Mr. TOM ALLMAN (Sheriff, Mendocino County, California): We're going to take a picture of you. You're young. You're vibrant. You have great-looking skin. Your hair is there, your teeth are there. But we want to show you what you would look like after six months, one year, three years of using meth. And the software that Laslo designed morphs it into the physiological effects that meth causes: the open scabs, the droopy skin, the hair loss. If I could choose one phrase to say what this program does, it strikes at the vanity of teenagers.

RAZ: Hmm. You have been in law enforcement for almost 30 years, I understand, and it's safe to say you've seen a lot of teenagers and drug use over the years. What is it about methamphetamine that has law-enforcement officers so concerned?

Mr. ALLMAN: The addiction to methamphetamine is over 90 percent after the first-time use.

RAZ: Wow.

Mr. ALLMAN: And my goal is to just stop that first-time use. I live in a small town of Willits, where the population is less than 5,000. And I'm going to tell you, I do not know of a single person who could not relate to me of a connection they have with a friend or family member that methamphetamine has been involved with.
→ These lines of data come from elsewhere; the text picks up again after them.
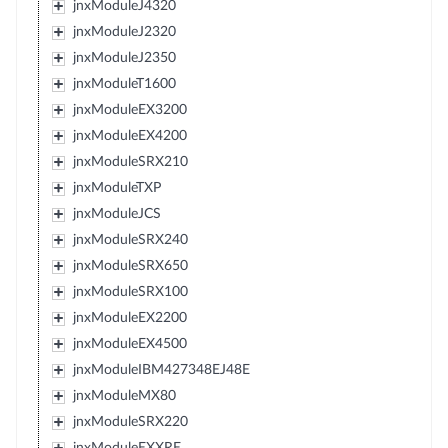
jnxModuleJ4320
jnxModuleJ2320
jnxModuleJ2350
jnxModuleT1600
jnxModuleEX3200
jnxModuleEX4200
jnxModuleSRX210
jnxModuleTXP
jnxModuleJCS
jnxModuleSRX240
jnxModuleSRX650
jnxModuleSRX100
jnxModuleEX2200
jnxModuleEX4500
jnxModuleIBM427348EJ48E
jnxModuleMX80
jnxModuleSRX220
jnxModuleEXXRE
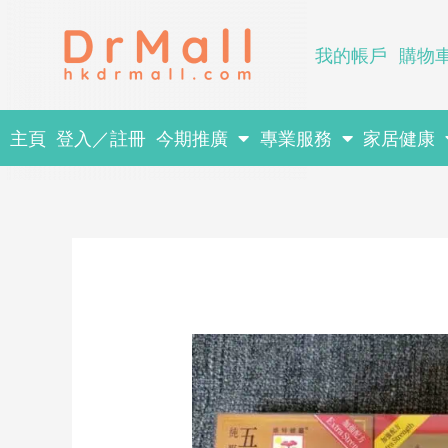
Skip
to
我的帳戶
購物
content
主頁
登入／註冊
今期推廣
專業服務
家居健康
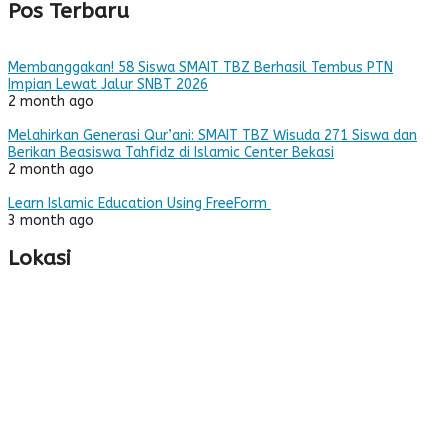
Pos Terbaru
Membanggakan! 58 Siswa SMAIT TBZ Berhasil Tembus PTN
Impian Lewat Jalur SNBT 2026
2 month ago
Melahirkan Generasi Qur’ani: SMAIT TBZ Wisuda 271 Siswa dan
Berikan Beasiswa Tahfidz di Islamic Center Bekasi
2 month ago
Learn Islamic Education Using FreeForm
3 month ago
Lokasi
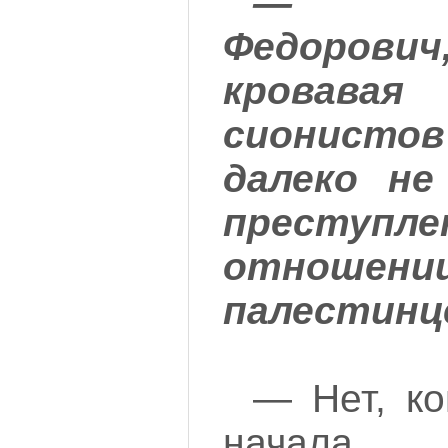
— Ко
Федоров
крова
сионисто
далеко н
преступле
отношени
палестинц
— Нет, ко
начала 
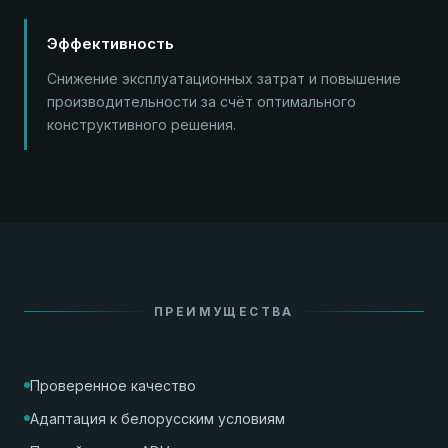
Эффективность
Снижение эксплуатационных затрат и повышение
производительности за счёт оптимального
конструктивного решения.
ПРЕИМУЩЕСТВА
Проверенное качество
Адаптация к белорусским условиям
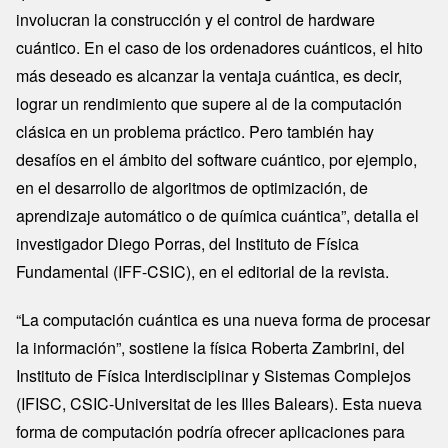
involucran la construcción y el control de hardware
cuántico. En el caso de los ordenadores cuánticos, el hito
más deseado es alcanzar la ventaja cuántica, es decir,
lograr un rendimiento que supere al de la computación
clásica en un problema práctico. Pero también hay
desafíos en el ámbito del software cuántico, por ejemplo,
en el desarrollo de algoritmos de optimización, de
aprendizaje automático o de química cuántica”, detalla el
investigador Diego Porras, del Instituto de Física
Fundamental (IFF-CSIC), en el editorial de la revista.
“La computación cuántica es una nueva forma de procesar
la información”, sostiene la física Roberta Zambrini, del
Instituto de Física Interdisciplinar y Sistemas Complejos
(IFISC, CSIC-Universitat de les Illes Balears). Esta nueva
forma de computación podría ofrecer aplicaciones para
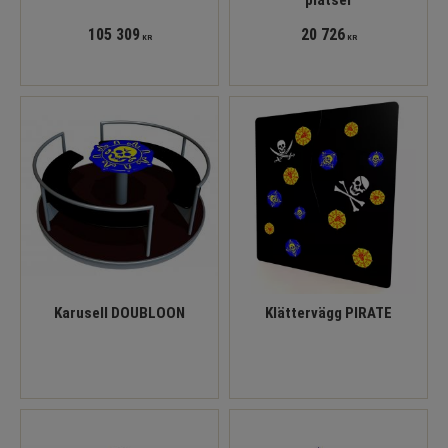
105 309
20 726
KR
KR
Karusell DOUBLOON
Klättervägg PIRATE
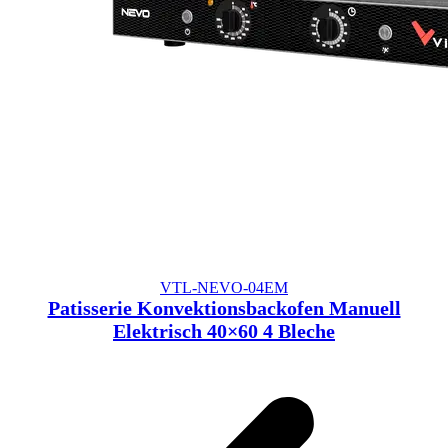
VTL-NEVO-04EM
Patisserie Konvektionsbackofen Manuell
Elektrisch 40×60 4 Bleche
RAZ: Sheriff Allman, what kind of reactions have you been getting from students who have undergone this digital transformation to see themselves as meth addicts - what they might look like?

Mr. ALLMAN: The emotions we get from kids go from being scared - and some kids start crying when they see the devastating effect that meth can do to their complexion. And when I say we strike at the vanity, that's exactly what's happened. It was the way to crack the nut, to say, this could happen to you.

RAZ: Whether or not this was your intention, there is kind of a fear aspect to this program. How can you be sure that it will work, that that message will stick with those kids?

Mr. ALLMAN: Well, I can't be sure of it. And our intent was not to use scare tactics, because scare tactics don't work. And the commercial that you played at the beginning of your program of the frying egg, that didn't work, and the "Just Say No" didn't work.

So we don't know what does work. But I can tell you that the software is having more of a positive effect than anything that I've ever been involved with on the drug fight.

RAZ: That's Tom Allman. He's the sheriff of Mendocino County, and he joined me from member station KZYX in Philo, California.

Sheriff Allman, thank you so much.

Mr. ALLMAN: Thank you, Guy.

RAZ: And you can see an example of how my face was digitally altered at our Web site, npr.org.